Week 4: Dimension Reduction Flashcards
What does projection refer to in dimension reduction techniques?
The fact that we project high-dimensional data onto lower dimensions
What are the two main reasons for dimension reduction?
1) To make parameter estimation easier (parameters increase w/ dimensions), 2) to make visualization of data easier.
What is the learning task in PCA?
To choose how many dimensions we want to project into (D) and then pick a projection vector, w_d, for each.
How can dimension reduction prevent overfitting?
It reduces the number of model parameters and thus reduces the risk of overfitting.

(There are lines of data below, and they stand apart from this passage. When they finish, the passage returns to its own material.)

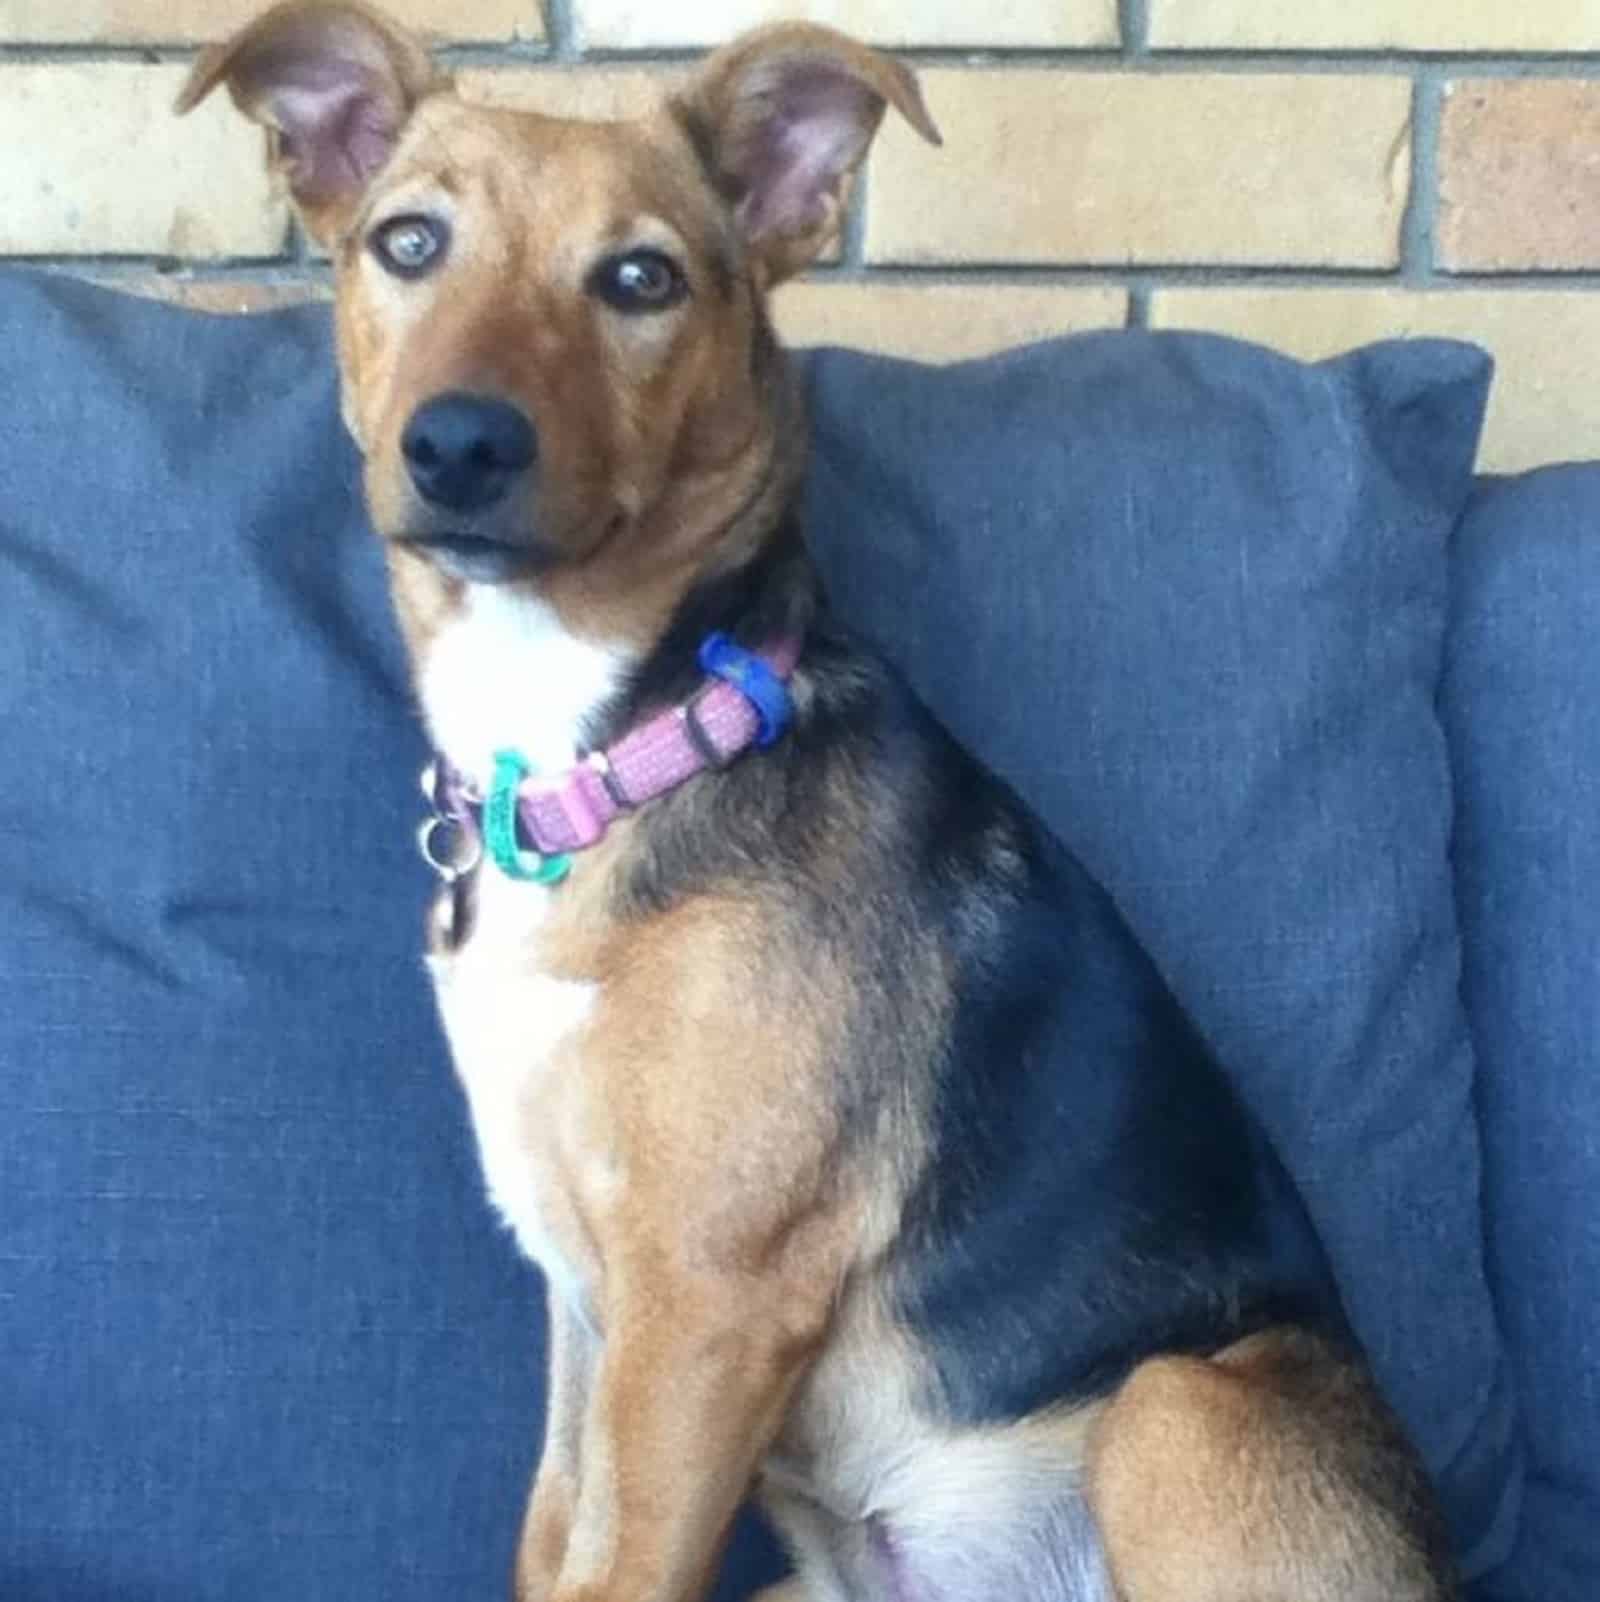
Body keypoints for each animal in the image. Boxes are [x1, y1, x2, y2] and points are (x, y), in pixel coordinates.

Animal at [178, 6, 1467, 1595]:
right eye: (408, 243)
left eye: (641, 279)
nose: (460, 445)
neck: (619, 745)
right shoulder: (586, 1303)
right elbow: (560, 1545)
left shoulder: (707, 1299)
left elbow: (628, 1563)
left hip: (1172, 1409)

How do we notate the new predictors (where M = new dimensions «_space;p = original predictors) in dimension reduction?
Z1, Z2,…,ZM
How do we select M, the number of new predictors?
Via cross-validation.
What does scale-invariant mean?
What does it imply for the method that PCR and PLS are not scale-invariant?

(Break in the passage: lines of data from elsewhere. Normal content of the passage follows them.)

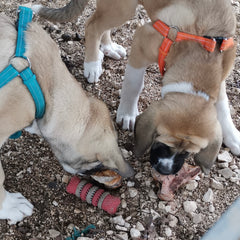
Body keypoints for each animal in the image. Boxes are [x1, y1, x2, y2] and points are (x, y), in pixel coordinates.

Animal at [32, 0, 240, 175]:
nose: (165, 171)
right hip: (123, 8)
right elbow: (134, 85)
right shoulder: (142, 42)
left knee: (101, 24)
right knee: (93, 25)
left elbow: (223, 107)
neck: (203, 57)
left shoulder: (220, 79)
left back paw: (108, 47)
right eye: (162, 141)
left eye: (187, 152)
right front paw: (127, 113)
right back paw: (92, 64)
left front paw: (233, 137)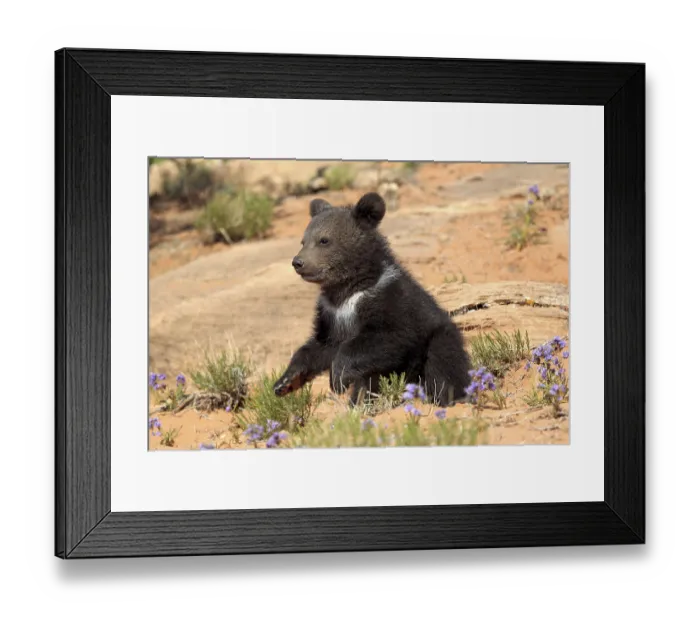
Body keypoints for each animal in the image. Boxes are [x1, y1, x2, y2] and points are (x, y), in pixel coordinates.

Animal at [273, 192, 471, 407]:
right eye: (303, 241)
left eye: (324, 240)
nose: (298, 262)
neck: (347, 290)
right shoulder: (330, 315)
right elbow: (319, 346)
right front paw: (285, 381)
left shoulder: (389, 301)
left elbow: (389, 337)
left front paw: (338, 378)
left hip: (437, 338)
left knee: (442, 362)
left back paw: (446, 398)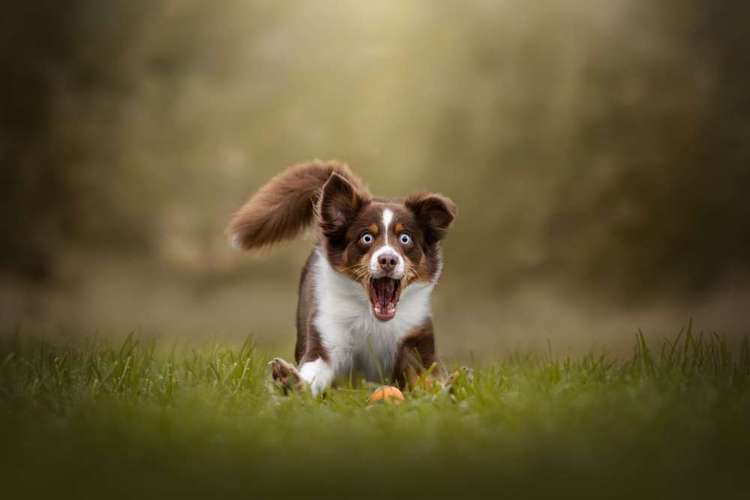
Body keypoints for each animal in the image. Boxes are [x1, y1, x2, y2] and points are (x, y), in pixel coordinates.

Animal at [226, 160, 456, 394]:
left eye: (405, 238)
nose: (388, 260)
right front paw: (291, 380)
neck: (371, 317)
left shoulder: (416, 337)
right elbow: (315, 368)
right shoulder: (328, 333)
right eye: (366, 237)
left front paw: (448, 387)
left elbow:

That we have to standardize each original input xj to have mean 0 and variance 1.
When don’t we have to standardize the predictors X before creating the new, constructed predictors z?
If all x:s are measured in the same units.

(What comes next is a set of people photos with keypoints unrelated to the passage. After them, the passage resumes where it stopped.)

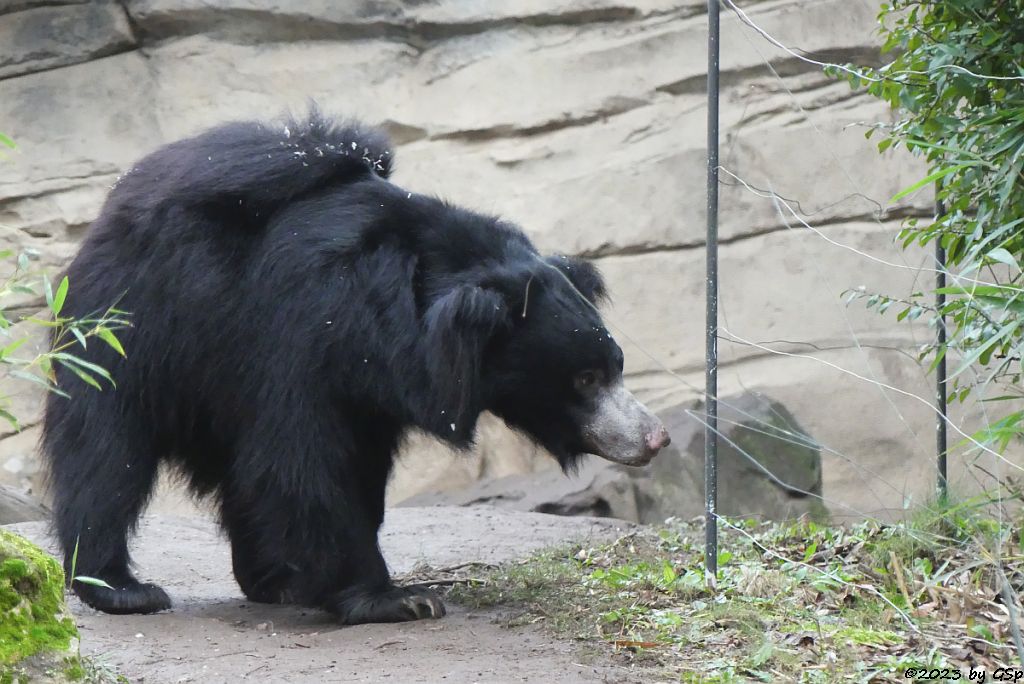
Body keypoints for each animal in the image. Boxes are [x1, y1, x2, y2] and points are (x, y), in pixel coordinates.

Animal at [44, 111, 671, 626]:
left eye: (615, 365)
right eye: (585, 379)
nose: (655, 437)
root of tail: (117, 204)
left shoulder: (372, 387)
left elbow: (353, 467)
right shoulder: (301, 335)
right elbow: (306, 464)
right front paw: (396, 599)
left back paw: (271, 581)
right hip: (129, 326)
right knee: (107, 452)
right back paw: (121, 588)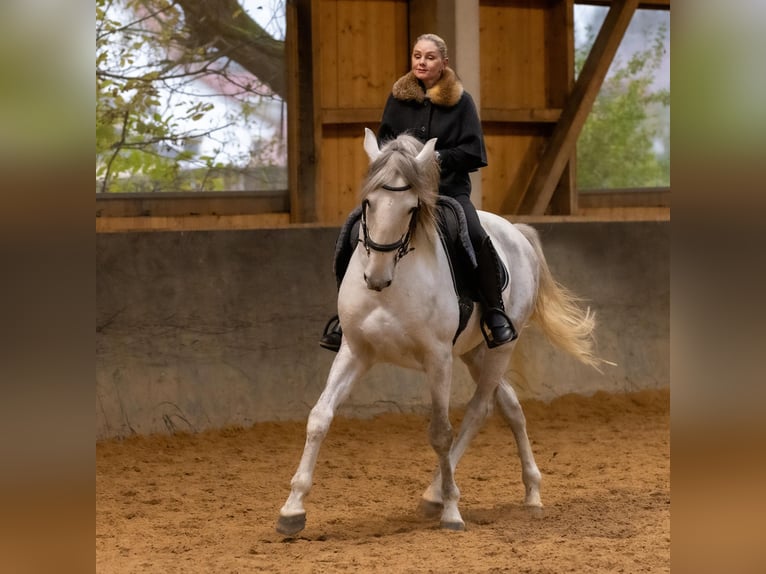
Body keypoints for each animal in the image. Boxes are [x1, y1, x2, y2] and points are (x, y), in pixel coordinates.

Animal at [280, 128, 604, 536]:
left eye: (411, 208)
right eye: (368, 202)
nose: (376, 278)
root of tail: (515, 231)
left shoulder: (437, 358)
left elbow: (440, 432)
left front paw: (451, 510)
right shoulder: (355, 350)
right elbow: (320, 417)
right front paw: (292, 508)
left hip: (498, 349)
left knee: (479, 410)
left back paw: (442, 496)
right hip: (473, 351)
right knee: (509, 406)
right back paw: (530, 492)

What are the dimensions of the X matrix of the p original variables?
N x p (for each x_i we have p values corresponding to that x value for each parameter)
What can we decompose each x into?
A direction vector (e_i) and coefficients (x_1i,..x_pi).
Where will the new observed values of a 2-dim reduction (into 1-dim) when projecting onto the direction e_1?
On the x-axis only.
What does it mean in terms of information when projecting on e_1, and what can we do about this?
That we loose all information about x_i2. Instead, we can find a new direction v_1 that is neither of the two original dimensions (Y and X-axis).
How can we write the standardized inputs, Z11,…Z1N (1-dim) in terms of matrices of the original variable and new direction vector?
Z_1 = Xv_1
How does PLS and PCR respectively choose the direction vector v_1 (and hence Z_1)?
PCR: choose v_1 that minimize distance to X,
PLS: choose v_1 that explains y well.